Try it:
Your job with the data below: print everything from the line that holds "M839,1190L856,1194L854,1201L837,1197Z" down to the line that holds "M67,1530L96,1537L86,1572L59,1565Z", ends included, exactly, and nothing else.

Data excerpts:
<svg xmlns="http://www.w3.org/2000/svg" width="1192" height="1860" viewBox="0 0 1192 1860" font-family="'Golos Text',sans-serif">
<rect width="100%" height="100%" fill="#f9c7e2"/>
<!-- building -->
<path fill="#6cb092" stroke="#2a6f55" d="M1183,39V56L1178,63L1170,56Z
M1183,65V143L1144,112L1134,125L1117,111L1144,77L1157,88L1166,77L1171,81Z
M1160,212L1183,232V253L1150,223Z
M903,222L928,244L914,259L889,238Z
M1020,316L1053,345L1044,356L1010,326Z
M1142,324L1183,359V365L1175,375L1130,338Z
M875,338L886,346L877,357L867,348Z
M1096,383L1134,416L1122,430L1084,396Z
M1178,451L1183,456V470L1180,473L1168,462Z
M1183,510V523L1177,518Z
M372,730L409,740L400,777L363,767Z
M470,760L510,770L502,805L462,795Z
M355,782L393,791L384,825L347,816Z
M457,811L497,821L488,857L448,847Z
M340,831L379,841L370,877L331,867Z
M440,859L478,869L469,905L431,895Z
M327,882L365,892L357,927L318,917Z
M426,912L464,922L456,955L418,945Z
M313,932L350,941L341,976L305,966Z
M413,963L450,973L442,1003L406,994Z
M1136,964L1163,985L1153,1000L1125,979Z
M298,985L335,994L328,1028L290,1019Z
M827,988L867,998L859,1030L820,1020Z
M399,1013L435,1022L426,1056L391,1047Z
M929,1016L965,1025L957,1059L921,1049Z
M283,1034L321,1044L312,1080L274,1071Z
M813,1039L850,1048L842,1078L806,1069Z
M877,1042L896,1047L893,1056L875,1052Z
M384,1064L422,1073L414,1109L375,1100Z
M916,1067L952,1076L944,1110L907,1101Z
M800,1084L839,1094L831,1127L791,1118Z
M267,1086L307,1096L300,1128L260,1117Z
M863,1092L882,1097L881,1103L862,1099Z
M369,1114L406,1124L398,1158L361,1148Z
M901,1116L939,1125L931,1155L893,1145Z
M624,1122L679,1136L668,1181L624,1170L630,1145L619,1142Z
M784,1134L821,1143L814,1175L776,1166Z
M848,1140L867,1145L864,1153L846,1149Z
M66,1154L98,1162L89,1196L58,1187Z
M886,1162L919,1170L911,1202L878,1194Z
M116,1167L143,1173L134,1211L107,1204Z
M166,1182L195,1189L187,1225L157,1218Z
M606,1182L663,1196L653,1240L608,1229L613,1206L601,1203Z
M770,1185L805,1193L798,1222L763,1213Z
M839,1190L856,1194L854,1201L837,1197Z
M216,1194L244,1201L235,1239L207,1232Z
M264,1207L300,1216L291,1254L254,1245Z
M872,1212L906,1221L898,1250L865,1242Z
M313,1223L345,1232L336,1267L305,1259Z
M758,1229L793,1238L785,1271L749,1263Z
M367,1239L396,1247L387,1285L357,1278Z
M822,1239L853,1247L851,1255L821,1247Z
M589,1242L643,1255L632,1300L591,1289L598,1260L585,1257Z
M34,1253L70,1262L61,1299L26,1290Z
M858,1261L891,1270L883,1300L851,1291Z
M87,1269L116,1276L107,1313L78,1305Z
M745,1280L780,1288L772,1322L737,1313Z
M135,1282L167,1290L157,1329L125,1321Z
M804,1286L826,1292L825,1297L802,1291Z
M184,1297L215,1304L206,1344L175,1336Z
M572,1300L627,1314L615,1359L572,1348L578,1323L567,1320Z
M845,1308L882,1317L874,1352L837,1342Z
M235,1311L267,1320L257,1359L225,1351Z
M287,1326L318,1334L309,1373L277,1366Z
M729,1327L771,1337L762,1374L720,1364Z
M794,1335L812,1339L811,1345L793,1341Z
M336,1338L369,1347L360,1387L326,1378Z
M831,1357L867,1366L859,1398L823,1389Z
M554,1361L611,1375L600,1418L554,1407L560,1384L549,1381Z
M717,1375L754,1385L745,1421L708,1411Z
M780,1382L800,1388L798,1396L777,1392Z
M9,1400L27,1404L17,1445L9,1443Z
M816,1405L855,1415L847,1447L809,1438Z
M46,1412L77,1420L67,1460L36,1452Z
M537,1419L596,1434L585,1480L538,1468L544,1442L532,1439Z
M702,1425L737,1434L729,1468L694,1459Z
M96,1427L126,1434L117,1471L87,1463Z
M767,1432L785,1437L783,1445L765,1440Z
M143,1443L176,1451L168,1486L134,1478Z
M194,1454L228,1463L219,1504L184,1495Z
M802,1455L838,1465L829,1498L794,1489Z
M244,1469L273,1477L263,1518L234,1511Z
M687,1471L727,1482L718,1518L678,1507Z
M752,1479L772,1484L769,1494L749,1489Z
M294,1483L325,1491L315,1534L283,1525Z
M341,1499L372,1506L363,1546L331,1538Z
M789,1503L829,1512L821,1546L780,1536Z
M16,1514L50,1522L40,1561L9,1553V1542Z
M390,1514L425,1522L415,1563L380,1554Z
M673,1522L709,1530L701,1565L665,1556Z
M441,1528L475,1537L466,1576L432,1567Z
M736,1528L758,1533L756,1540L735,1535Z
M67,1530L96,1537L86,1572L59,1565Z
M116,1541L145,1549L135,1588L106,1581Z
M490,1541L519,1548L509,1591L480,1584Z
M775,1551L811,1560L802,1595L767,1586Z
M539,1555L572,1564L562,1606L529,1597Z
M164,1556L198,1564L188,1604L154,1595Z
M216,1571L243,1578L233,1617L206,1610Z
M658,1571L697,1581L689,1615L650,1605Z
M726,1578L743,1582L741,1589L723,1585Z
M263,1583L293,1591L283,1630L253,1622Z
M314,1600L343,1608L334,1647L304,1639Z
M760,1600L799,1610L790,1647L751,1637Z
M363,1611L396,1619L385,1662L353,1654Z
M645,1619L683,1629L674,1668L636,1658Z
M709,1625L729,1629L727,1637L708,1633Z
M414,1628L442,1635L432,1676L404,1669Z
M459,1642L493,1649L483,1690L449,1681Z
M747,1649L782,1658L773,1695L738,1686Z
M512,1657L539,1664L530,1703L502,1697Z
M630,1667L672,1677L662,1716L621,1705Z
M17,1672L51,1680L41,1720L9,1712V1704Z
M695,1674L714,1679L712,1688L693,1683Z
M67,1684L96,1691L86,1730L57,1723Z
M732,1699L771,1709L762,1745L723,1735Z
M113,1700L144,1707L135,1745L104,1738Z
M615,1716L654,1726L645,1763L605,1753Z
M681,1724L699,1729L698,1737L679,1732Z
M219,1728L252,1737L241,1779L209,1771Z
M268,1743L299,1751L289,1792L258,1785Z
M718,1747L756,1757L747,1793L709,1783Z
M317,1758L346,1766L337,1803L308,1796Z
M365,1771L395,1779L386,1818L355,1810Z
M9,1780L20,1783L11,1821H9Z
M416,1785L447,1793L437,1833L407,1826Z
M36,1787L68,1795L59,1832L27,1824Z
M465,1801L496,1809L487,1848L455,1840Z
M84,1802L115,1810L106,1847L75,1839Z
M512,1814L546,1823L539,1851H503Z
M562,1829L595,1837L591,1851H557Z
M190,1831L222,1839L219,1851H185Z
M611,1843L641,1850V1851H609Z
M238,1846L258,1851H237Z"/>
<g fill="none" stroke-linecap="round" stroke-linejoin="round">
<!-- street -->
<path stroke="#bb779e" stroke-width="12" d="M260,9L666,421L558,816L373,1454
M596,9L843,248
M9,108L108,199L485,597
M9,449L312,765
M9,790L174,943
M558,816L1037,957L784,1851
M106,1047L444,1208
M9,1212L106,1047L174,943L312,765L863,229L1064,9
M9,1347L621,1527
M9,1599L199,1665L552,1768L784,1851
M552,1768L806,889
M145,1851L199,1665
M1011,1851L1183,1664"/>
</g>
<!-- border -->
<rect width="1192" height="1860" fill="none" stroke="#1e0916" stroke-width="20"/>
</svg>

* * *

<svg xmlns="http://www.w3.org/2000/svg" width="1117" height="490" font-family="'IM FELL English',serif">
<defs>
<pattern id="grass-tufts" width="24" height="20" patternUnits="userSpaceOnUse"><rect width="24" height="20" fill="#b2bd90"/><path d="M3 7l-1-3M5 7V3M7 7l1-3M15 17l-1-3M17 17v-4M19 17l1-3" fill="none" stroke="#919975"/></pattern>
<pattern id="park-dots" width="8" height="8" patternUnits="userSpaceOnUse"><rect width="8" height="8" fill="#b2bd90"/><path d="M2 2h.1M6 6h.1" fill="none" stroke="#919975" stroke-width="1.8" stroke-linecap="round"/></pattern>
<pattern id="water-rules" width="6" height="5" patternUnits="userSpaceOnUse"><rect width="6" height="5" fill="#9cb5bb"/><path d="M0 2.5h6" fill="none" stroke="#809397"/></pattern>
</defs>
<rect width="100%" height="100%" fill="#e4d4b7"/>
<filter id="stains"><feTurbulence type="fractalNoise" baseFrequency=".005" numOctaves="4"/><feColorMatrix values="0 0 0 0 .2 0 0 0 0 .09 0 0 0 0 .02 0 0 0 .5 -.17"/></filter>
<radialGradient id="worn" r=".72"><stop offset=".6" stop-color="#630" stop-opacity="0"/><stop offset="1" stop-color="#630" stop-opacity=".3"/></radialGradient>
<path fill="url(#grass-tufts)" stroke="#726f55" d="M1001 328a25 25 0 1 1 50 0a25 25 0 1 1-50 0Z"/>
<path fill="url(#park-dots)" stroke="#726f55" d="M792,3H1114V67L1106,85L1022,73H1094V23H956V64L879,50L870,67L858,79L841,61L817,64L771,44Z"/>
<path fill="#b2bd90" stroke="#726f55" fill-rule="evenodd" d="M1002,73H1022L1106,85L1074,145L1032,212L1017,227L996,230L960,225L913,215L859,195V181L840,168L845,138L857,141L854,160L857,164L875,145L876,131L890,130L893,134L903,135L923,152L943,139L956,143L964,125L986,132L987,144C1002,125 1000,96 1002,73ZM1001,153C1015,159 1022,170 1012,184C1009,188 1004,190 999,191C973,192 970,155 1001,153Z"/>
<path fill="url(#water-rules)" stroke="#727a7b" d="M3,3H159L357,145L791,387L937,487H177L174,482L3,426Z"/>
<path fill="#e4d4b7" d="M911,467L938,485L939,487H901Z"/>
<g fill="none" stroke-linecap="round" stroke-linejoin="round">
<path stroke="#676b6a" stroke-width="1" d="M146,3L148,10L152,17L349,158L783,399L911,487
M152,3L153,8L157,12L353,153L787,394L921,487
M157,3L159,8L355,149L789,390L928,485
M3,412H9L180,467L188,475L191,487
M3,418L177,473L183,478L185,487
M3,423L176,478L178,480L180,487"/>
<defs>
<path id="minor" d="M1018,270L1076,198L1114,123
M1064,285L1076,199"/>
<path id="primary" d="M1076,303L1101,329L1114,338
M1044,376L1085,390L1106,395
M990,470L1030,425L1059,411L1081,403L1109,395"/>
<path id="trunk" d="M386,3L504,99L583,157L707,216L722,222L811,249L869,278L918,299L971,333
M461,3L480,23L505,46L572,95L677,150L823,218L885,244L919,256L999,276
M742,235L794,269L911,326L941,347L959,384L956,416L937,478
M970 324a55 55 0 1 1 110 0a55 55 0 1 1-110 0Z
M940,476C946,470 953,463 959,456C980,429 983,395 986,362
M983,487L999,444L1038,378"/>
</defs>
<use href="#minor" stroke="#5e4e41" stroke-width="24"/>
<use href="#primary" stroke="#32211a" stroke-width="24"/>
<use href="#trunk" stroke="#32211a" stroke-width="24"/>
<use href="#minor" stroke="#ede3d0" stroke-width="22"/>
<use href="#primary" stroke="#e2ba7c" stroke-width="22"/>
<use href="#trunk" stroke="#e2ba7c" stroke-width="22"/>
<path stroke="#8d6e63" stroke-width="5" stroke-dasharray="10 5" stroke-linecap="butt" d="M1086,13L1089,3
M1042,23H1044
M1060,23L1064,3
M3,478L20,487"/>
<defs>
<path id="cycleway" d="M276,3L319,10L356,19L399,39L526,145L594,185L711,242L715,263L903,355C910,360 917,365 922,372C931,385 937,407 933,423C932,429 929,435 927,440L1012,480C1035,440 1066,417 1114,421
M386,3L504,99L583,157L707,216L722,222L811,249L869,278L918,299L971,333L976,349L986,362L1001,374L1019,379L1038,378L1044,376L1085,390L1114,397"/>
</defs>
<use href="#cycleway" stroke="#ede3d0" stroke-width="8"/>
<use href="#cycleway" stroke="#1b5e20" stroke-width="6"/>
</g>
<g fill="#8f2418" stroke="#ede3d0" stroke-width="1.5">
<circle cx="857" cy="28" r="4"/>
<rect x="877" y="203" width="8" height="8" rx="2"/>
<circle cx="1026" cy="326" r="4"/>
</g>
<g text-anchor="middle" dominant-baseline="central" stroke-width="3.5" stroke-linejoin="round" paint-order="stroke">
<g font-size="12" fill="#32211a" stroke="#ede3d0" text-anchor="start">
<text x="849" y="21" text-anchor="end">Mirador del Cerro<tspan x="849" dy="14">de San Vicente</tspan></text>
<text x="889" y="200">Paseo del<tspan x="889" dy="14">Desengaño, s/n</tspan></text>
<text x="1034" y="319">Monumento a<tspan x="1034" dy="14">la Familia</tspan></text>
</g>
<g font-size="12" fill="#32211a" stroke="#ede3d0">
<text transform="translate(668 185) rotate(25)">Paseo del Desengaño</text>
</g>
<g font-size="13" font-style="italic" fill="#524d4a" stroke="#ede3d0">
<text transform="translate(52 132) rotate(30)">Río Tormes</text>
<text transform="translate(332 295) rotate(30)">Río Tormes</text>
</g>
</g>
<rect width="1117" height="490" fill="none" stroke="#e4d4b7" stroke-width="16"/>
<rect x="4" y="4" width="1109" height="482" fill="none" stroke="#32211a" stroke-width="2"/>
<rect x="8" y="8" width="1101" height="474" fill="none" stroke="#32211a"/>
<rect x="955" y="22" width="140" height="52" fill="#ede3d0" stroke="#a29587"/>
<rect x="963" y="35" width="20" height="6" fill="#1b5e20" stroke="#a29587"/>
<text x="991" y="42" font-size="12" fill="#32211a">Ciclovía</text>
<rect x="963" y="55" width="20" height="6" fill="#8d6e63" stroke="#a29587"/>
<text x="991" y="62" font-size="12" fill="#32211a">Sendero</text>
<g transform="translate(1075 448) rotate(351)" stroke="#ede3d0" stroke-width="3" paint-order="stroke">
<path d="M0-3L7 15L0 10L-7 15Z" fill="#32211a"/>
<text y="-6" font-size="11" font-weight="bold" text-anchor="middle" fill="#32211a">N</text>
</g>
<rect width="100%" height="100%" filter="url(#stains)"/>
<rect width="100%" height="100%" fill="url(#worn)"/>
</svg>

Task output:
M839,1190L856,1194L854,1201L837,1197Z
M216,1194L244,1201L235,1239L207,1232Z
M264,1207L300,1216L291,1254L254,1245Z
M872,1212L906,1221L898,1250L865,1242Z
M313,1223L345,1232L336,1267L305,1259Z
M758,1229L793,1238L785,1271L749,1263Z
M367,1239L396,1247L387,1285L357,1278Z
M822,1239L853,1247L851,1255L821,1247Z
M589,1242L643,1255L632,1300L591,1289L598,1260L585,1257Z
M34,1253L70,1262L61,1299L26,1290Z
M858,1261L891,1270L883,1300L851,1291Z
M87,1269L116,1276L107,1313L78,1305Z
M745,1280L780,1288L772,1322L737,1313Z
M135,1282L167,1290L157,1329L125,1321Z
M804,1286L826,1292L825,1297L802,1291Z
M184,1297L215,1304L206,1344L175,1336Z
M572,1300L627,1314L615,1359L572,1348L578,1323L567,1320Z
M845,1308L882,1317L874,1352L837,1342Z
M235,1311L267,1320L257,1359L225,1351Z
M287,1326L318,1334L309,1373L277,1366Z
M729,1327L771,1337L762,1374L720,1364Z
M794,1335L812,1339L811,1345L793,1341Z
M336,1338L369,1347L360,1387L326,1378Z
M831,1357L867,1366L859,1398L823,1389Z
M554,1361L611,1375L600,1418L554,1407L560,1384L549,1381Z
M717,1375L754,1385L745,1421L708,1411Z
M780,1382L800,1388L798,1396L777,1392Z
M9,1400L27,1404L17,1445L9,1443Z
M816,1405L855,1415L847,1447L809,1438Z
M46,1412L77,1420L67,1460L36,1452Z
M537,1419L596,1434L585,1480L538,1468L544,1442L532,1439Z
M702,1425L737,1434L729,1468L694,1459Z
M96,1427L126,1434L117,1471L87,1463Z
M767,1432L785,1437L783,1445L765,1440Z
M143,1443L176,1451L168,1486L134,1478Z
M194,1454L228,1463L219,1504L184,1495Z
M802,1455L838,1465L829,1498L794,1489Z
M244,1469L273,1477L263,1518L234,1511Z
M687,1471L727,1482L718,1518L678,1507Z
M752,1479L772,1484L769,1494L749,1489Z
M294,1483L325,1491L315,1534L283,1525Z
M341,1499L372,1506L363,1546L331,1538Z
M789,1503L829,1512L821,1546L780,1536Z
M16,1514L50,1522L40,1561L9,1553V1542Z
M390,1514L425,1522L415,1563L380,1554Z
M673,1522L709,1530L701,1565L665,1556Z
M441,1528L475,1537L466,1576L432,1567Z
M736,1528L758,1533L756,1540L735,1535Z
M67,1530L96,1537L86,1572L59,1565Z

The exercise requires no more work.